## What you are asked to do
Please write out the rows from the first one through the one containing "được 165 mộ đồng đội", including both ends and leaving out the pictures.
+===+
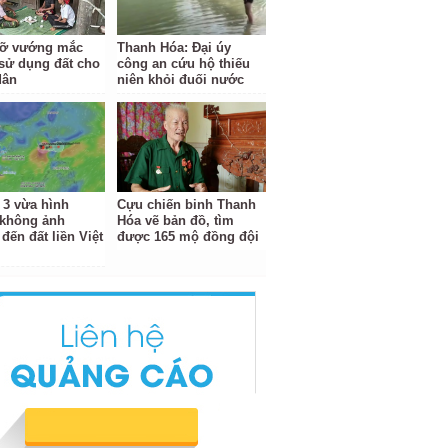
gỡ vướng mắc
Thanh Hóa: Đại úy
sử dụng đất cho
công an cứu hộ thiếu
dân
niên khỏi đuối nước
 3 vừa hình
Cựu chiến binh Thanh
 không ảnh
Hóa vẽ bản đồ, tìm
đến đất liền Việt
được 165 mộ đồng đội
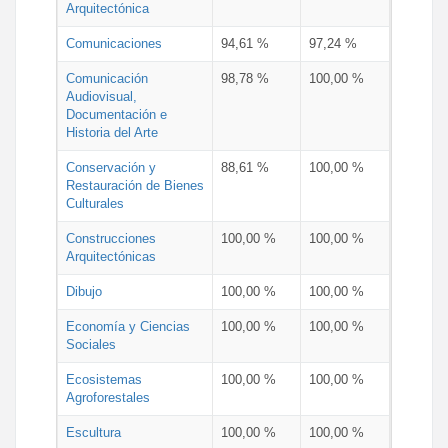
Arquitectónica
Comunicaciones
94,61 %
97,24 %
Comunicación
98,78 %
100,00 %
Audiovisual,
Documentación e
Historia del Arte
Conservación y
88,61 %
100,00 %
Restauración de Bienes
Culturales
Construcciones
100,00 %
100,00 %
Arquitectónicas
Dibujo
100,00 %
100,00 %
Economía y Ciencias
100,00 %
100,00 %
Sociales
Ecosistemas
100,00 %
100,00 %
Agroforestales
Escultura
100,00 %
100,00 %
+===+
## Your solution
gỡ vướng mắc
Thanh Hóa: Đại úy
sử dụng đất cho
công an cứu hộ thiếu
dân
niên khỏi đuối nước
 3 vừa hình
Cựu chiến binh Thanh
 không ảnh
Hóa vẽ bản đồ, tìm
đến đất liền Việt
được 165 mộ đồng đội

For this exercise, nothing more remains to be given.